Tarefa 1: Devolva na íntegra e sem nenhuma alteração o texto sobre a OCDE e os indicadores de sustentabilidade.

Texto do documento:
........

A Ocde e os indicadores de sustentabilidade 


Para alimentar o sonho de um mundo melhor, a OCDE, com o apoio do Banco da Itália e do Centro de Pesquisa da Comissão Europeia (CCI), reuniu em Roma um exército de especialistas sobre o tema “Podemos medir a felicidade? O que estas medidas significam para a ação pública?” para verificar em que medida o bem- estar pode afetar os modelos econômicos e a ação governamental. A felicidade não é uma ideia nova, no entanto, continua difícil de se medir. Esse foi, também, um dos objetivos atribuídos pela OCDE, no âmbito do fórum mundial, em Istambul, em junho de 2007. 

A OCDE parte de uma constatação: a sociedade está cada vez mais preocupada com a sua qualidade de vida. Portanto, é importante integrar na medida do progresso não apenas indicadores econômicos, como o PIB, mas também preocupações ambientais e sociais. 

A renda per capita nacional não dá conta. Um exemplo eloquente, graças ao petróleo: a Guiné Equatorial tem um PIB per capita semelhante ao da Grécia, mas tem uma taxa de mortalidade infantil quase trinta vezes superior.

........

Material fornecido:
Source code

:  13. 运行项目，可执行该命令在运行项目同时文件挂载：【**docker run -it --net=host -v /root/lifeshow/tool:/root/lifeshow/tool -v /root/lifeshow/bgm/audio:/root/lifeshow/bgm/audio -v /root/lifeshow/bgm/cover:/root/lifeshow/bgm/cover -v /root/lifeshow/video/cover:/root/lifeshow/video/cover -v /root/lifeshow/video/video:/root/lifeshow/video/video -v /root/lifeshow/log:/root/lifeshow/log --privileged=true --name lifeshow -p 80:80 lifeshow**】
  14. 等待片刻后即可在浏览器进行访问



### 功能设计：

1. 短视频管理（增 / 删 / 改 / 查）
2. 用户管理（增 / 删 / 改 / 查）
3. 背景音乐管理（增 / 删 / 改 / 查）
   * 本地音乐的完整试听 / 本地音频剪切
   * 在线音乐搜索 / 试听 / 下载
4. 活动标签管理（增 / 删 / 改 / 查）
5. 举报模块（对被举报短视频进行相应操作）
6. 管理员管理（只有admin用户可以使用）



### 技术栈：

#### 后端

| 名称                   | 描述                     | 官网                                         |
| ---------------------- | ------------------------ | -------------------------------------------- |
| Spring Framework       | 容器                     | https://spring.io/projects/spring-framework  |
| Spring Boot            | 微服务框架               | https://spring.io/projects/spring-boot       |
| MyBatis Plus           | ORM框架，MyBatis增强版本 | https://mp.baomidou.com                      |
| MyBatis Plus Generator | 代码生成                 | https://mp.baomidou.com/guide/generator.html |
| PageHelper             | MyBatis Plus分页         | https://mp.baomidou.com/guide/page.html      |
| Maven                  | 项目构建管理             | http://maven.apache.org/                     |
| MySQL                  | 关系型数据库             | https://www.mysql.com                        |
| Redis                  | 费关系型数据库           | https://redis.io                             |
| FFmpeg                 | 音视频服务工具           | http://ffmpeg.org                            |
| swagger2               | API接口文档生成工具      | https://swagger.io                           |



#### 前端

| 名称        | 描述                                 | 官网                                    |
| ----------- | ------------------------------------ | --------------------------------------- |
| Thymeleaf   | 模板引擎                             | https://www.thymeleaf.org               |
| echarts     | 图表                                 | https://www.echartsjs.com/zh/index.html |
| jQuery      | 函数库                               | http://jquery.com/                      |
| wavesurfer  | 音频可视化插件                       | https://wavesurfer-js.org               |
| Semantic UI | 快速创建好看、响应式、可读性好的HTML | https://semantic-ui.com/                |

........

Tarefa 2: Selecione e copie cada linha das entradas em que aparece a palavra "spring".

Resposta esperada 1:
A Ocde e os indicadores de sustentabilidade 


Para alimentar o sonho de um mundo melhor, a OCDE, com o apoio do Banco da Itália e do Centro de Pesquisa da Comissão Europeia (CCI), reuniu em Roma um exército de especialistas sobre o tema “Podemos medir a felicidade? O que estas medidas significam para a ação pública?” para verificar em que medida o bem- estar pode afetar os modelos econômicos e a ação governamental. A felicidade não é uma ideia nova, no entanto, continua difícil de se medir. Esse foi, também, um dos objetivos atribuídos pela OCDE, no âmbito do fórum mundial, em Istambul, em junho de 2007. 

A OCDE parte de uma constatação: a sociedade está cada vez mais preocupada com a sua qualidade de vida. Portanto, é importante integrar na medida do progresso não apenas indicadores econômicos, como o PIB, mas também preocupações ambientais e sociais. 

A renda per capita nacional não dá conta. Um exemplo eloquente, graças ao petróleo: a Guiné Equatorial tem um PIB per capita semelhante ao da Grécia, mas tem uma taxa de mortalidade infantil quase trinta vezes superior.

Resposta esperada 2:
| Spring Framework       | 容器                     | https://spring.io/projects/spring-framework  |
| Spring Boot            | 微服务框架               | https://spring.io/projects/spring-boot       |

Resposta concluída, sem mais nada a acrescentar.